Technicians have loaded the last of 10 CubeSats into the Space Launch System (SLS) rocket’s five-foot-tall Orion stage adapter at NASA’s Kennedy Space Center in Florida.
After the Orion spacecraft separates from the SLS rocket for a precise trajectory toward the Moon, the shoebox-sized payloads are released from the Orion stage adapter to conduct their own science and technology missions.

SLS’s main goal for the Artemis I mission is to successfully send the uncrewed Orion spacecraft to lunar orbit where it can test out critical spacecraft systems and then return to Earth testing the spacecraft’s heat shield at lunar reentry speeds. The Orion stage adapter connects the rocket to Orion and contains room inside the adapter to provide a rare opportunity to send the CubeSats to deep space using extra lift-capacity on the uncrewed mission. The CubeSats will study everything from the Moon to asteroids to the deep space radiation environment. Each CubeSat provides its own propulsion and navigation to get to various deep space destinations.

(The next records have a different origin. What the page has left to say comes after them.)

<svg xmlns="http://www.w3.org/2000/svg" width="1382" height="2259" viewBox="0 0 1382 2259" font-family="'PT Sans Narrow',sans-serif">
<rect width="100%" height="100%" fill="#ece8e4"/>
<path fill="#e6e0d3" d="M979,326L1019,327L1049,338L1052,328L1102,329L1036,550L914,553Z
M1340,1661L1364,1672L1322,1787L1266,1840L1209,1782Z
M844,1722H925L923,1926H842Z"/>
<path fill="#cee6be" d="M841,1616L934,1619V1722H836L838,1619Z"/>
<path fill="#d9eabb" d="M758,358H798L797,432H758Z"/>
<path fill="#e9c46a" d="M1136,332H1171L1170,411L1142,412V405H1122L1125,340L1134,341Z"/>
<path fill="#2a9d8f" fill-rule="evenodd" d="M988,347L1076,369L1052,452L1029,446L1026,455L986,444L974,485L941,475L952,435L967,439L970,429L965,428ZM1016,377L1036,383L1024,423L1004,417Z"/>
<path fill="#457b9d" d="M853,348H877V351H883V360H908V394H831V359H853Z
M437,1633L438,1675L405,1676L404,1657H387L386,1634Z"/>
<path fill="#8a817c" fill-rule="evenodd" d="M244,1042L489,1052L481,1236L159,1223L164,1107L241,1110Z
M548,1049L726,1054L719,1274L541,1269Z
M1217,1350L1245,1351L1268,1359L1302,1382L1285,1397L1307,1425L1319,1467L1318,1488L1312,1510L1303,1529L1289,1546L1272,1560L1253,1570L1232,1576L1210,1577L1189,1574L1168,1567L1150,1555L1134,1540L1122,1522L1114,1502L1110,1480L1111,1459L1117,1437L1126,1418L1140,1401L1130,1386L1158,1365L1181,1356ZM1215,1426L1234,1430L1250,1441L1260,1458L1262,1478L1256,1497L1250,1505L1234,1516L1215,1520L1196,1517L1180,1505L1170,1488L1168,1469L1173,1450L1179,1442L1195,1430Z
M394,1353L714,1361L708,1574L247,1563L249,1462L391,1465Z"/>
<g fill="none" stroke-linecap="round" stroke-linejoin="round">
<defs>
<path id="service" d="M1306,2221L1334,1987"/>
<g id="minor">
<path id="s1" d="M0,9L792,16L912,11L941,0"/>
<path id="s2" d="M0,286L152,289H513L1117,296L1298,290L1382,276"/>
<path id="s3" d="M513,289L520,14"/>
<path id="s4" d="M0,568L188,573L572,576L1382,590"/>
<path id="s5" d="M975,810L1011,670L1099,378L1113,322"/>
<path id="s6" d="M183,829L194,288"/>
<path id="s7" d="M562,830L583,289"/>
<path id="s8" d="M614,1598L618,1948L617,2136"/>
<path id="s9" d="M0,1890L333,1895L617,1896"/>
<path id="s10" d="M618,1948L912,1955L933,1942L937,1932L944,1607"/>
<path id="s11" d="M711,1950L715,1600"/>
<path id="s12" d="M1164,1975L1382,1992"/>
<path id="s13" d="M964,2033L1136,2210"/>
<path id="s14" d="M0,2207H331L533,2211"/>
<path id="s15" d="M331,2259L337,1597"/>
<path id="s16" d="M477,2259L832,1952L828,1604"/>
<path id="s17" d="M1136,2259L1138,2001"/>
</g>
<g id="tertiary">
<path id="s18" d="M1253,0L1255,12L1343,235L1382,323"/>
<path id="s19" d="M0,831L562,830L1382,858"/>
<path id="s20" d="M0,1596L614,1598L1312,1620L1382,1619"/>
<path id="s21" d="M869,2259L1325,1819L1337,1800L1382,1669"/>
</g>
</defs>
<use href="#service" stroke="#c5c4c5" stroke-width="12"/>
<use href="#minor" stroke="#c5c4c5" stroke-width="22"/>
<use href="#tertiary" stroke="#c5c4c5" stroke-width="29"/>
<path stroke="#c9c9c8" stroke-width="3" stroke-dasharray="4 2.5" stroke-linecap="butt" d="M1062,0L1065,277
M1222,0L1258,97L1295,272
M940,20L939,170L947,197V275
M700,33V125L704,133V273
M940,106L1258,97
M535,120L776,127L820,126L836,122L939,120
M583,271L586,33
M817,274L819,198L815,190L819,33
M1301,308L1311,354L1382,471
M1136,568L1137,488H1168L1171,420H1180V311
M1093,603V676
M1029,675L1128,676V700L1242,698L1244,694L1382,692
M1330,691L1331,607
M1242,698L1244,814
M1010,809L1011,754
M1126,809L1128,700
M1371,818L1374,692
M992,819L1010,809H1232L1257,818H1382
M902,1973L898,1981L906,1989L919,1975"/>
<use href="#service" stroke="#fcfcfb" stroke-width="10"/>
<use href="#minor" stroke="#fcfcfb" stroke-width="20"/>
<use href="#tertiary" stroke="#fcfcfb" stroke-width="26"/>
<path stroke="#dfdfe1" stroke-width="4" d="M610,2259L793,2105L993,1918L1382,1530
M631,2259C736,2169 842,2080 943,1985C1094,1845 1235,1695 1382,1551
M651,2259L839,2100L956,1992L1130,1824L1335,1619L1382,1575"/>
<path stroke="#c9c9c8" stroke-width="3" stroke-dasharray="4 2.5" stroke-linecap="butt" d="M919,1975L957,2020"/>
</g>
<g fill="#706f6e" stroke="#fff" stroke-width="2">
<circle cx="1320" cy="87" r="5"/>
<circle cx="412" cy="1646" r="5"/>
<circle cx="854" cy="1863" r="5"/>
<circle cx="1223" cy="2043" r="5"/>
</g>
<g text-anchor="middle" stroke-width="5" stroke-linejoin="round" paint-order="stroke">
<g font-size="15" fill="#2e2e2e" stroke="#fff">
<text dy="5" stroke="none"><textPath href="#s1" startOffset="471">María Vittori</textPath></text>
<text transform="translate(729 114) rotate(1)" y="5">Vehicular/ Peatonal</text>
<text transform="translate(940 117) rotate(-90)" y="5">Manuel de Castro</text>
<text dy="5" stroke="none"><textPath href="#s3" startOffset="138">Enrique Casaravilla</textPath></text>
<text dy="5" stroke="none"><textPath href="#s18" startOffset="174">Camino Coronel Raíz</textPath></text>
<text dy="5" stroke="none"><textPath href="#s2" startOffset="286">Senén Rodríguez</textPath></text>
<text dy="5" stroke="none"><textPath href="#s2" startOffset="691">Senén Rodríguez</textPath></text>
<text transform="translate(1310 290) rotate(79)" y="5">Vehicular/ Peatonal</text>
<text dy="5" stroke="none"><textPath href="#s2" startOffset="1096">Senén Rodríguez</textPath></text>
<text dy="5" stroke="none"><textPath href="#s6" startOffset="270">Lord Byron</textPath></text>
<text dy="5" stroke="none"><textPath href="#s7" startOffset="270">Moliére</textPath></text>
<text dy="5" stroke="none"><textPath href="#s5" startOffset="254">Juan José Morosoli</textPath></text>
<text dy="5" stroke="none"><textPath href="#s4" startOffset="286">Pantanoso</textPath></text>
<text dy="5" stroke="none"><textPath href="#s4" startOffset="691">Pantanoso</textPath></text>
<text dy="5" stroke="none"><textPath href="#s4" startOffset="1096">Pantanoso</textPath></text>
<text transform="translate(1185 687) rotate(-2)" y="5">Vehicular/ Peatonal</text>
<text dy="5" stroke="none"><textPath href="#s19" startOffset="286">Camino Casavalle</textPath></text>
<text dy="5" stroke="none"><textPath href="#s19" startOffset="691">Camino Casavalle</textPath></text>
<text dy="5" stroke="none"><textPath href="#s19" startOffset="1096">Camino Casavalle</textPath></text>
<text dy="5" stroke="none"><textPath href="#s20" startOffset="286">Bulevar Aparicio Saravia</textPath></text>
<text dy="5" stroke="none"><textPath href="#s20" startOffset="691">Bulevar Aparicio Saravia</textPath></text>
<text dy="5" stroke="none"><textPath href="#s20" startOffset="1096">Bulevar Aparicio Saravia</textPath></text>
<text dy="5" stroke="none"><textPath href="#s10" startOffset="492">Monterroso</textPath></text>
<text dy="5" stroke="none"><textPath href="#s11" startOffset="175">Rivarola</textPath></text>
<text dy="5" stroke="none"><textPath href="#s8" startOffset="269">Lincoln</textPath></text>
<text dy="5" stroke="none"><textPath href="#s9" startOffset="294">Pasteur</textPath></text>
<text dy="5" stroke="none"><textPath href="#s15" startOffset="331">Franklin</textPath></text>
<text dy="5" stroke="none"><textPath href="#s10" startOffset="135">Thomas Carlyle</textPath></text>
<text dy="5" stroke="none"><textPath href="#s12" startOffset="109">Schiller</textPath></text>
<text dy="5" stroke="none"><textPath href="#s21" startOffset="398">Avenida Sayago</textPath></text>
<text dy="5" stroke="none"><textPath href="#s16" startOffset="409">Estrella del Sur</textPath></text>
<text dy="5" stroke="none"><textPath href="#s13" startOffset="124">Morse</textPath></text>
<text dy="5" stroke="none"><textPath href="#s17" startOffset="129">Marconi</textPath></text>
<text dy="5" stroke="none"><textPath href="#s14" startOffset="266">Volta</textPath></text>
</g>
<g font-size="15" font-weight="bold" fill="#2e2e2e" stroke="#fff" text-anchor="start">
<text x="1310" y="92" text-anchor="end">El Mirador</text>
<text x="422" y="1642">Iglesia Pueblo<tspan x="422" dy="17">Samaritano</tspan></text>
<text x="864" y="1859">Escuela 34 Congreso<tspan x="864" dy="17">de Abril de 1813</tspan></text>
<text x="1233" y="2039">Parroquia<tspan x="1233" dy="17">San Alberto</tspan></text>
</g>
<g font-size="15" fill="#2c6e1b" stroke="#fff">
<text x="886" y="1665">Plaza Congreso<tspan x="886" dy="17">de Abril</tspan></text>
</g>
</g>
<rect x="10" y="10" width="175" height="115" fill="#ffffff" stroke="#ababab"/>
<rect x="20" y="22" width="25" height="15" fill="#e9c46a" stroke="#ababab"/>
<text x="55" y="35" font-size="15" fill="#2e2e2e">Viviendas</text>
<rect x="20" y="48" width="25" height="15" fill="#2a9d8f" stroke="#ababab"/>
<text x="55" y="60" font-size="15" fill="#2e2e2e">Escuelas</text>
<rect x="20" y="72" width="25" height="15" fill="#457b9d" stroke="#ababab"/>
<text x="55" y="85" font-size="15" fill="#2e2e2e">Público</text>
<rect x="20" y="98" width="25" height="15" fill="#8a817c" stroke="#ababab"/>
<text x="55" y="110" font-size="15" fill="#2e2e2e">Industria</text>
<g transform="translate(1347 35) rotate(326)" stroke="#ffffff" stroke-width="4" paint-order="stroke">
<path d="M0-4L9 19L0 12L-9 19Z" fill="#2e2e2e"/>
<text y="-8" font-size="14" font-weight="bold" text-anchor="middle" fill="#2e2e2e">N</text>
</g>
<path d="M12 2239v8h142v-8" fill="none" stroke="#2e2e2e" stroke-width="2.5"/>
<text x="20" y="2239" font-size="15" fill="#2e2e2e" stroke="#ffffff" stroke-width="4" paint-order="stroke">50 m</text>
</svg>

Nine of the ten CubeSats were loaded into the adapter earlier this summer. The last CubeSat to be placed aboard was BioSentinel, the sole CubeSat among this group of satellite payloads that contains a living microorganism, and which was refrigerated until loading in order to preserve its biological contents as long as possible for the mission. BioSentinel’s primary objective is to detect and measure the effect of space radiation on living organisms – in this case, yeast – over long durations beyond low-Earth orbit. A similar experiment is being carried out on the International Space Station so that research teams can compare radiation effects experienced on the station about 250 miles above Earth to those encountered in deep space near the Moon, more than 240,000 miles away.

Developed by NASA’s Ames Research Center in California’s Silicon Valley and the agency’s Johnson Space Center in Houston, Loma Linda University Medical Center, and the University of Saskatchewan, It is among the first studies of the biological response to space radiation outside low-Earth orbit in nearly 50 years. Human cells and yeast cells have many similar biological mechanisms, including DNA damage and repair, and BioSentinel’s experiments can help us better understand the radiation risks for long-duration deep space human exploration.

Progress continues to complete stacking for the Artemis I mission and check out the integrated hardware operations. The team recently successfully completed two complex tests: the Umbilical Retract and Release Test and the Integrated Modal Test. Next, the Artemis I Orion stage adapter with the secondary payloads will be moved to the Vehicle Assembly Center at Kennedy Space Center in Florida and added to complete stacking of the rocket. Then, the Orion spacecraft will be stacked on top of the rocket to complete the Artemis I spaceship. Artemis I is the first in a series of increasingly complex missions to send astronauts to the Moon for long-term exploration that sets the stage for human missions to Mars.